Question

All of the following are acid-base conjugate pairs:
A) $\text{ HONO , NO}_{2}^{-}\text{ }$
B) $\text{ }{{\text{H}}_{\text{3}}}{{\text{O}}^{-}}\text{ , O}{{\text{H}}^{-}}\text{ }$
C) $\text{ C}{{\text{H}}_{\text{3}}}\text{NH}_{3}^{-}\text{ , C}{{\text{H}}_{\text{3}}}\text{N}{{\text{H}}_{\text{2}}}\text{ }$
D) $\text{ HS , }{{\text{S}}_{\text{2}}}\text{ }$

Answer 1

According to the Lowry Bronsted acid-base theory, the acid is a chemical substance that donates a proton is acid, and one which accepts the proton is base. The acid forms a conjugate base and base forms a conjugate acid. The general reaction is as shown below,
$\text{ Acid + Base }\rightleftharpoons \text{ Conjugate Base + Conjugate acid }$

Complete step by step answer:
Lowry and Bronsted suggested a general definition of acid and base. According to their concept, an acid is defined as a substance that tends to donate a proton to any other substance, and a base as a substance that tends to accept a proton from any other substance.
In other words, an acid is a proton –donor, and base is a proton acceptor.
When an acid loses a proton i.e. an $\text{ }{{\text{H}}^{\text{+}}}\text{ }$ ions the residual part tends to regain the proton. This is known as the conjugate base.
When the base accepts the proton the residual part tends to lose a proton. This is known as the conjugate acid.
The general acid-base reaction and its conjugate acid and base is given as follows,
$\text{ }\begin{matrix} \text{HA} & \text{+} & \text{B} & \rightleftharpoons & {{\text{A}}^{-}} & \text{+} & \text{BH} \\\ (\text{Acid}) & {} & (\text{Base}) & {} & (\text{Conjugate Base)} & {} & (\text{Conjugate Acid)} \\\ \end{matrix}\text{ }$
Let's have a look at each option given,
According to the Lowry-Bronsted theory Consider the dissociation of nitrous acid $\text{ HONO }$in water may be represented as,
$\text{ }\begin{matrix} \text{HONO} & \text{+} & {{\text{H}}_{\text{2}}}\text{O} & \rightleftharpoons & \text{NO}_{2}^{-} & \text{+} & {{\text{H}}_{\text{3}}}{{\text{O}}^{\text{+}}} \\\ \text{(Acid)} & {} & \text{(Base)} & {} & \text{(Conjugate Base)} & {} & \text{(Conjugate Acid)} \\\ \end{matrix}\text{ }$
It is evident that the nitrous acid loses its proton to the water and thus it acts as an acid.

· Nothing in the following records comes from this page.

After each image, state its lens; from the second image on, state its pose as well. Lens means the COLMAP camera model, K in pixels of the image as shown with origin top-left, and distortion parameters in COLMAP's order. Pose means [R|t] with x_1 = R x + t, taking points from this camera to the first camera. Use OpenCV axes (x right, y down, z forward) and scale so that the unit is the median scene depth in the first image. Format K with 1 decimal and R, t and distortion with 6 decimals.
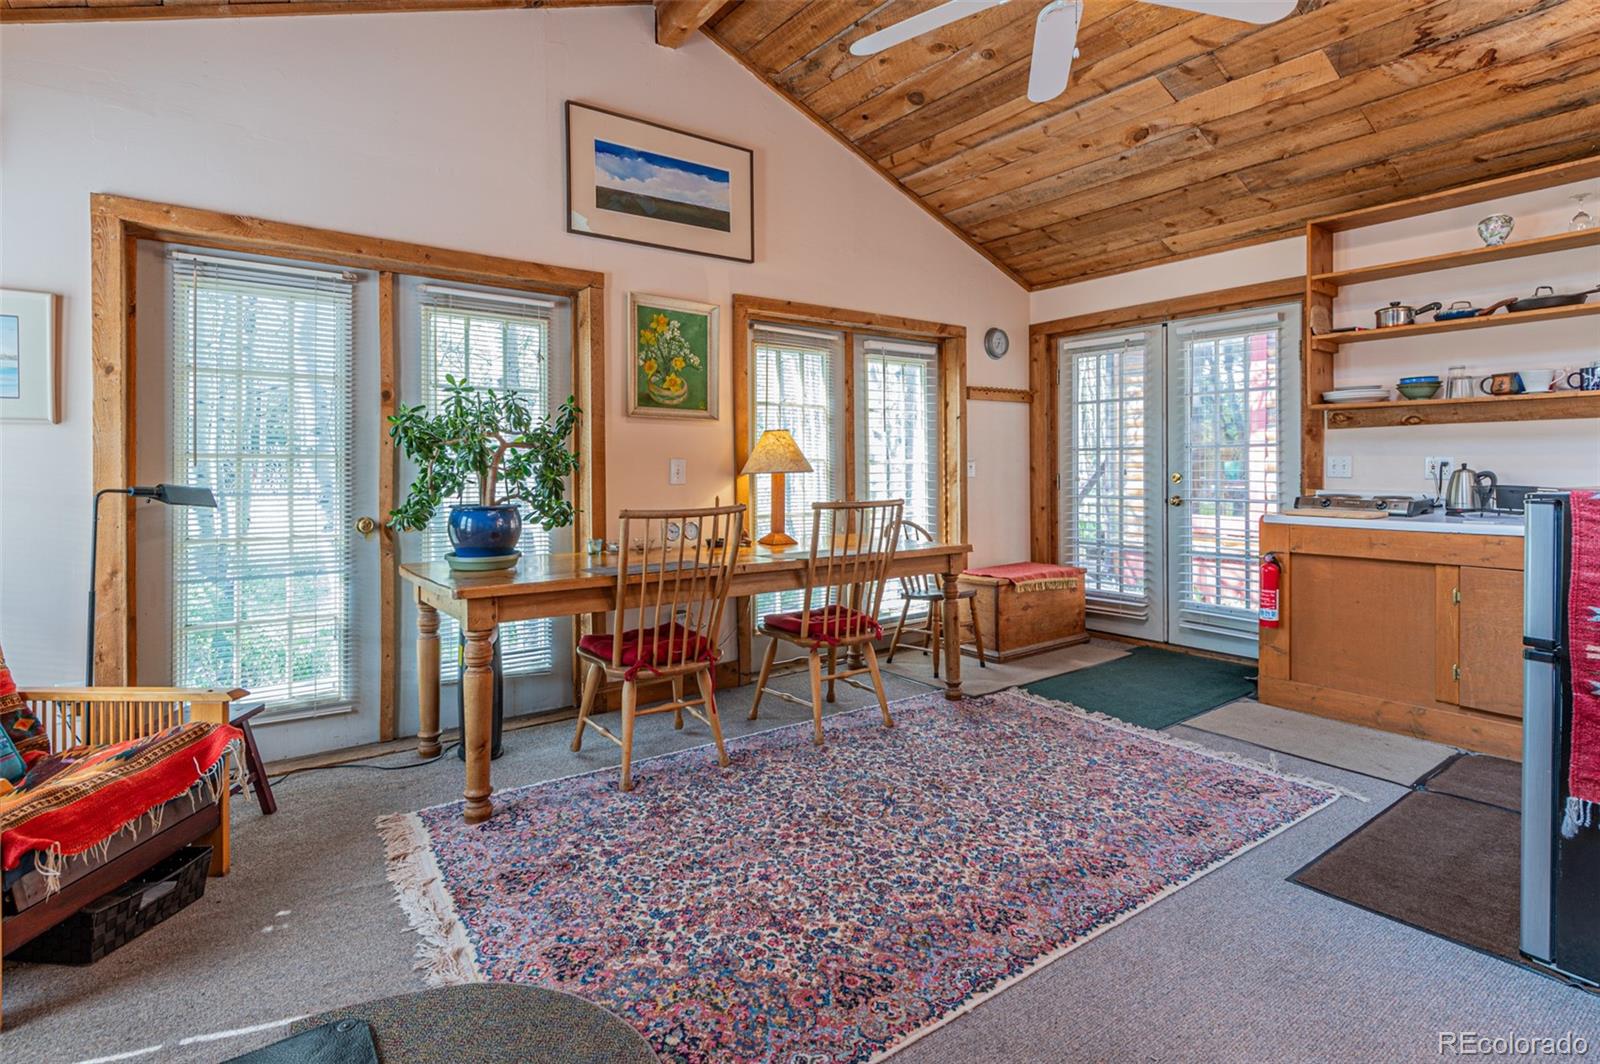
lens RADIAL K [[790.8, 0, 806.2], [0, 790.8, 466.1], [0, 0, 1]] dist [0.024621, -0.012762]
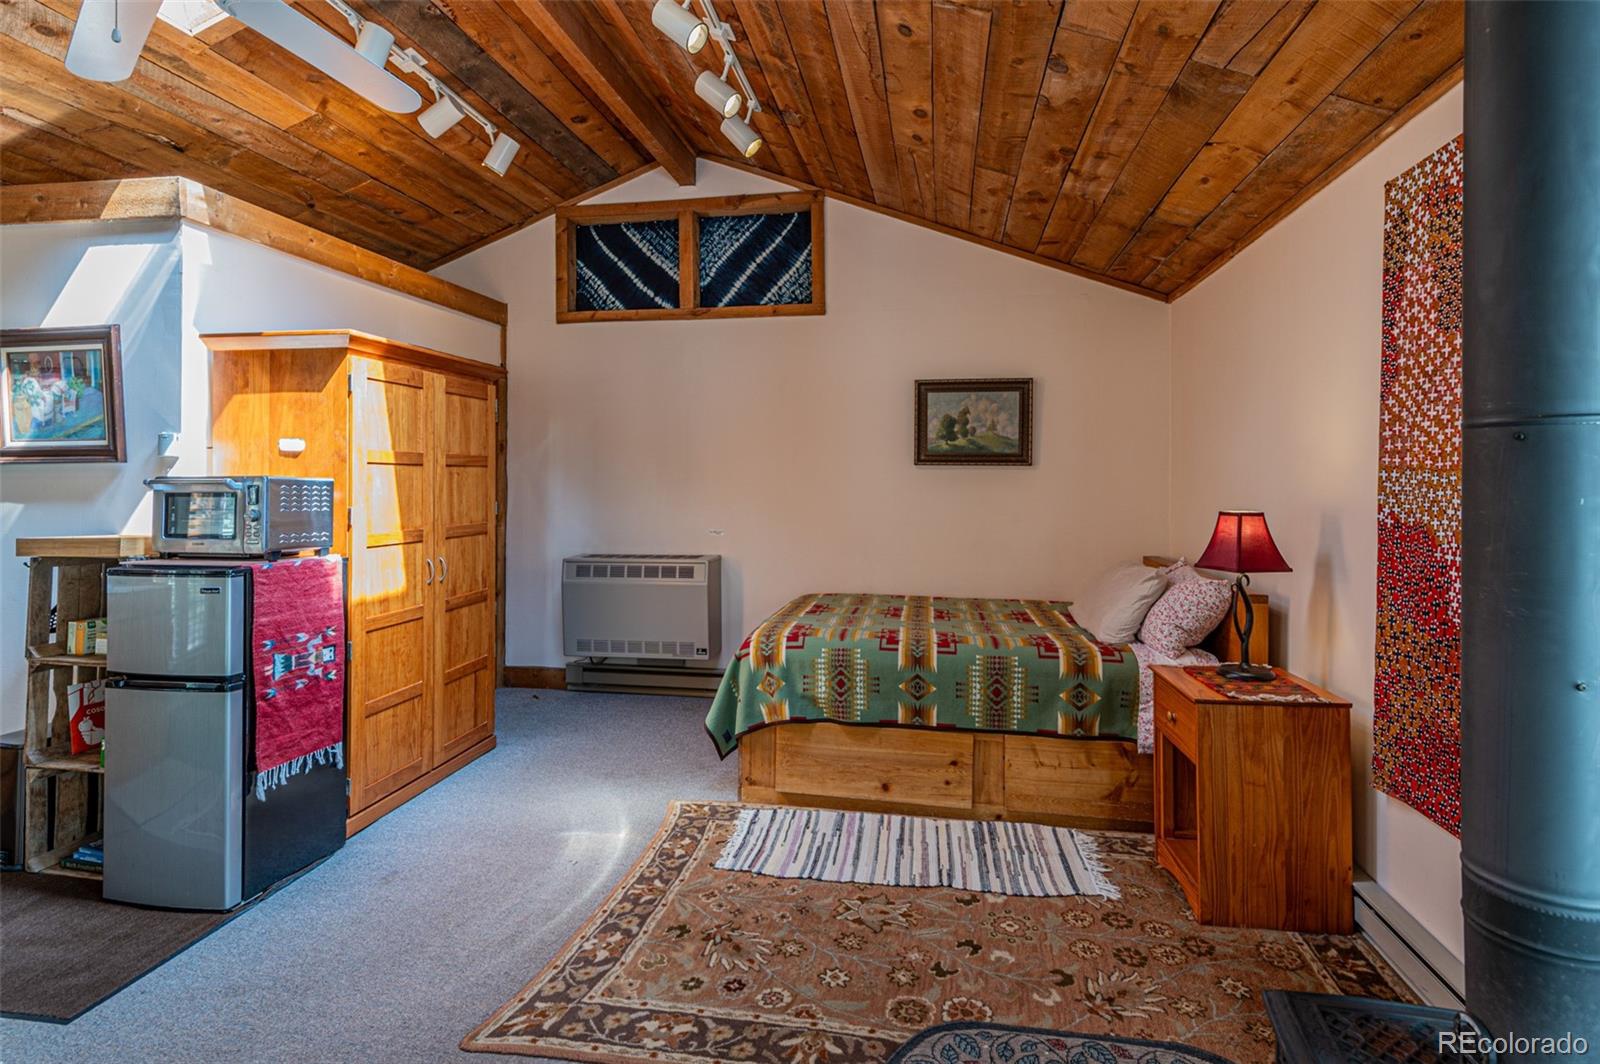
lens RADIAL K [[783.7, 0, 805.2], [0, 783.7, 482.2], [0, 0, 1]] dist [0.023386, -0.011523]
pose [[-0.681368, 0.002441, 0.731937, -0.540525], [-0.001708, 0.999986, -0.004925, -0.079478], [-0.731939, -0.004606, -0.681354, 0.863261]]
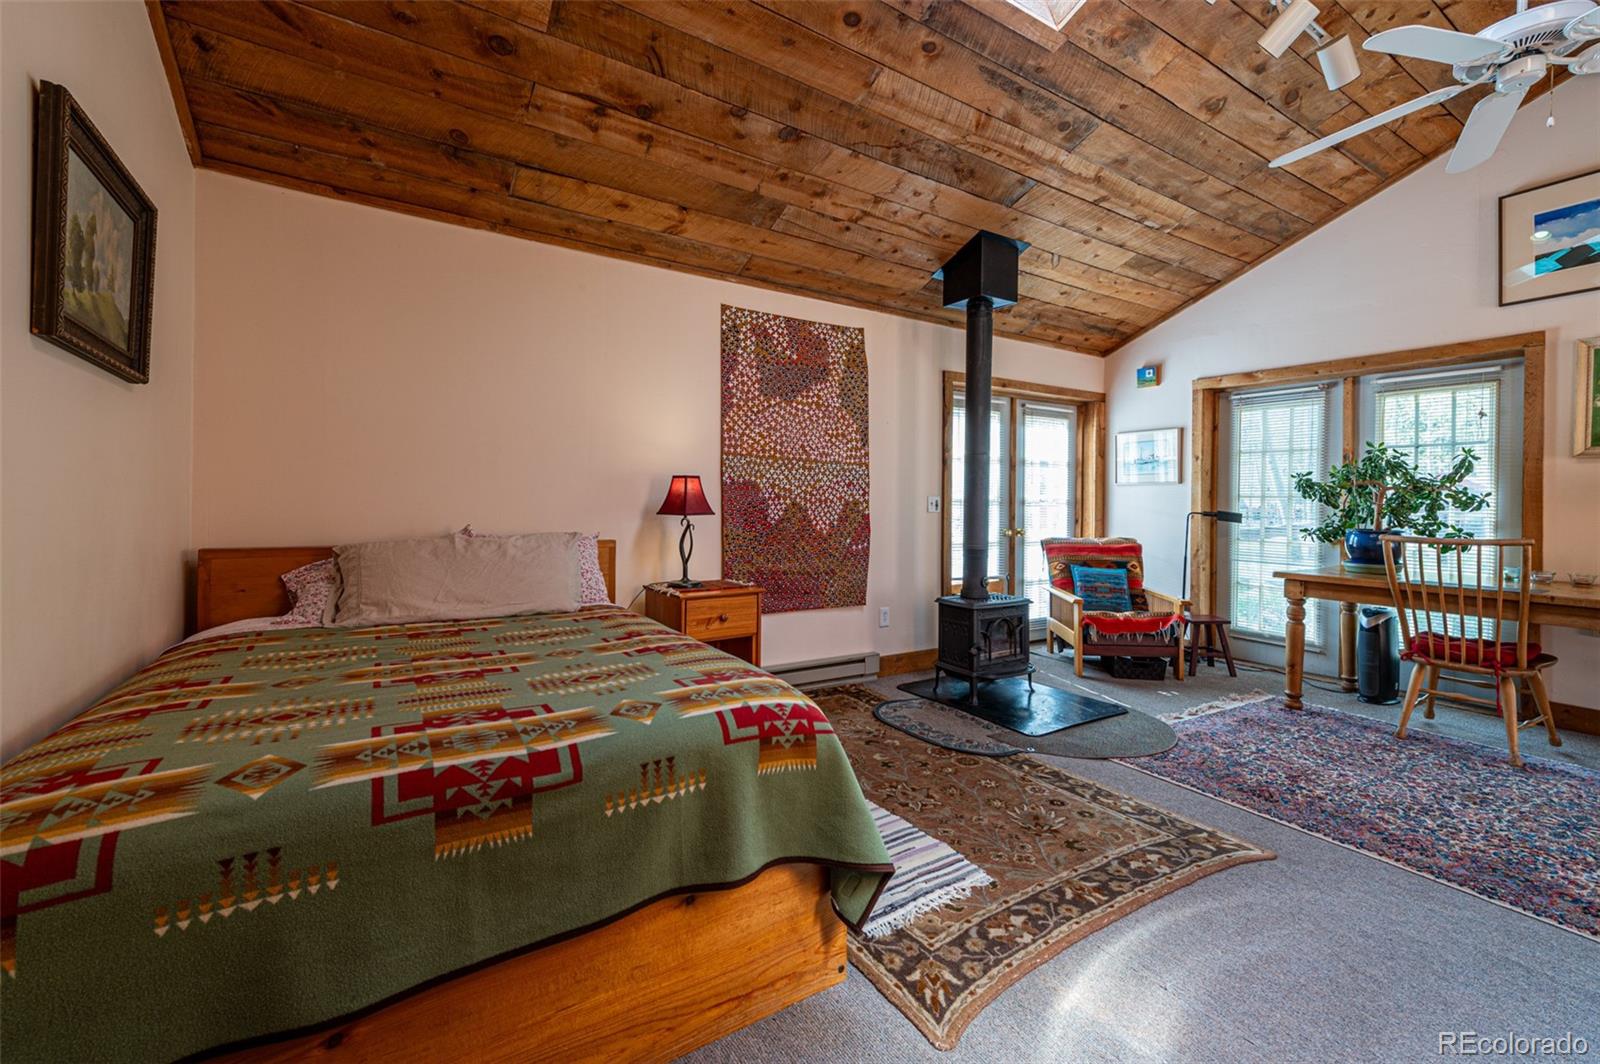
lens RADIAL K [[671.8, 0, 806.4], [0, 671.8, 502.6], [0, 0, 1]] dist [0.017152, -0.006744]
pose [[-0.076401, 0.006341, -0.997057, 1.117707], [-0.005881, 0.999960, 0.006810, -0.004235], [0.997060, 0.006384, -0.076360, 0.063894]]
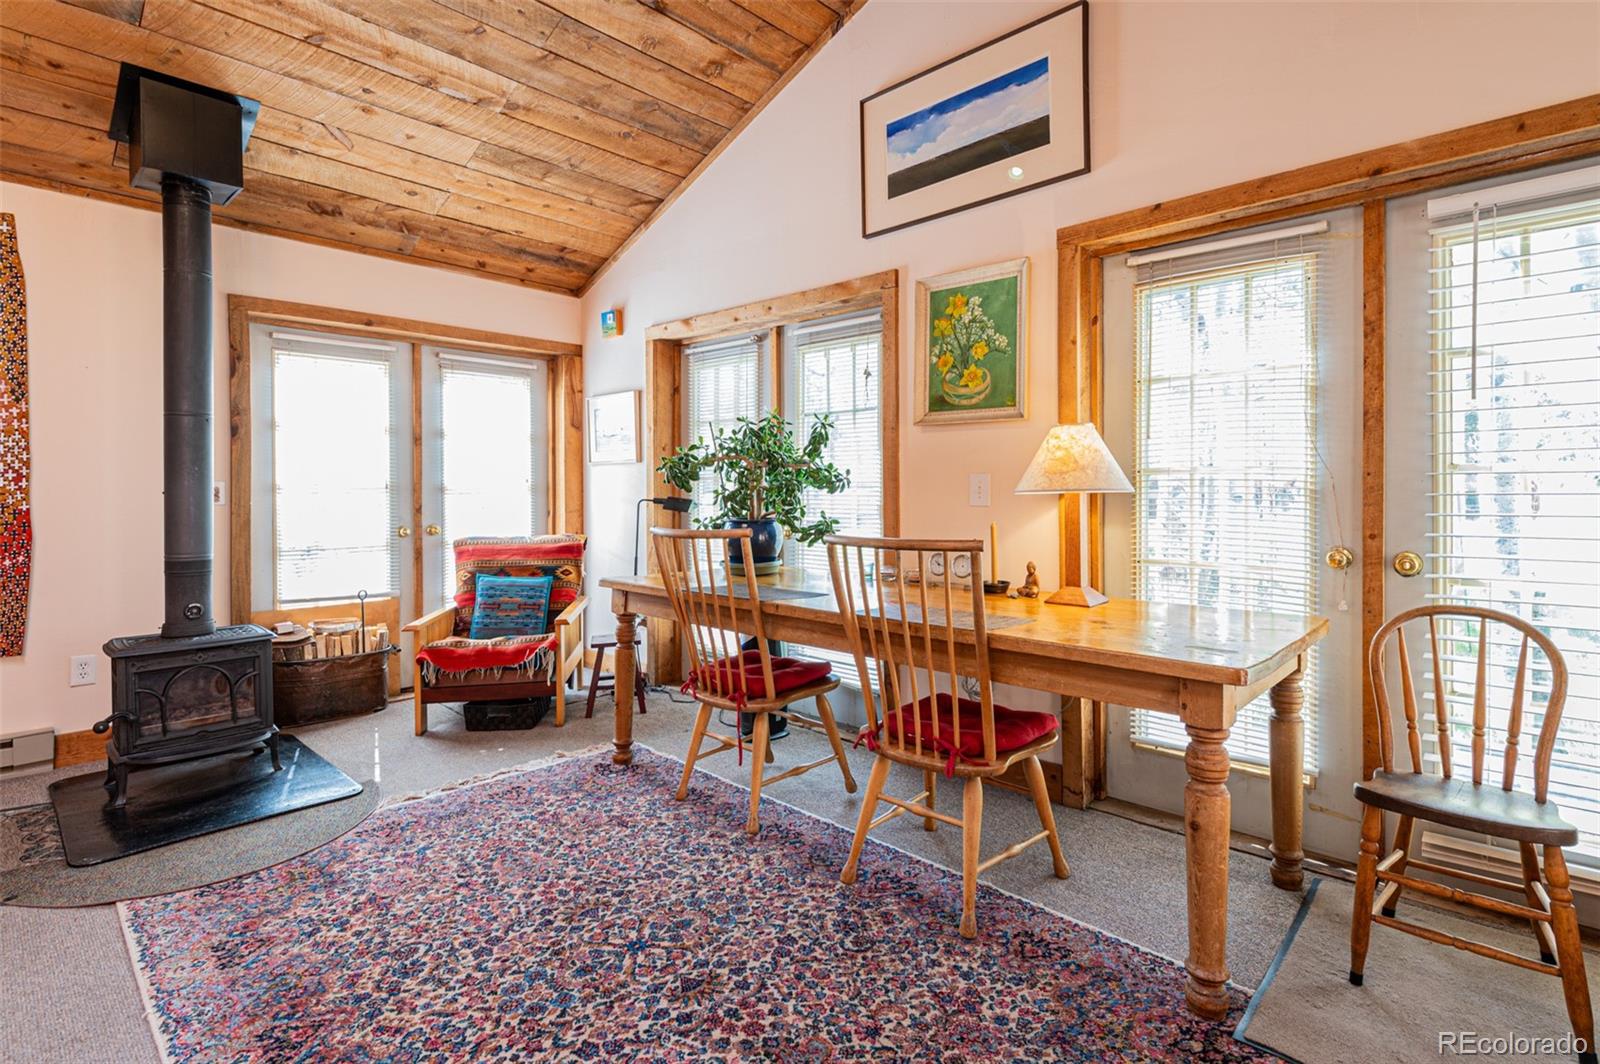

Water accepts the proton from nitrous acid and thus acts as a base. In the reverse reaction, hydronium ion $\text{ ( }{{\text{H}}_{\text{3}}}{{\text{O}}^{\text{+}}}\text{ ) }$ donates a proton to the nitrite ion $\text{ NO}_{2}^{-}\text{ }$accepts the proton, and therefore, behaves as a base. Such pairs of substances which can be formed from one another by the gain or loss of a proton are known as the conjugate acid-base pair. Thus, nitrous acid is the conjugate acid of nitrite ion and nitrite ion is the conjugate base of nitrous acid. Similarly, water is the conjugate base of hydronium ion and hydronium ion is the conjugate acid of water.
The $\text{ }{{\text{H}}_{\text{3}}}{{\text{O}}^{-}}\text{ , O}{{\text{H}}^{-}}\text{ }$ , $\text{ C}{{\text{H}}_{\text{3}}}\text{NH}_{3}^{-}\text{ , C}{{\text{H}}_{\text{3}}}\text{N}{{\text{H}}_{\text{2}}}\text{ }$ and $\text{ HS , }{{\text{S}}_{\text{2}}}\text{ }$ are not the acid-base conjugate pairs.

Hence, (A) is the correct option.

Note: strong Bronsted Lowry acid is one which can easily donate the proton, then the corresponding base will be weak. Weak Bronsted Lowry acid has a less tendency to donate a proton; the corresponding conjugate base is strong in nature.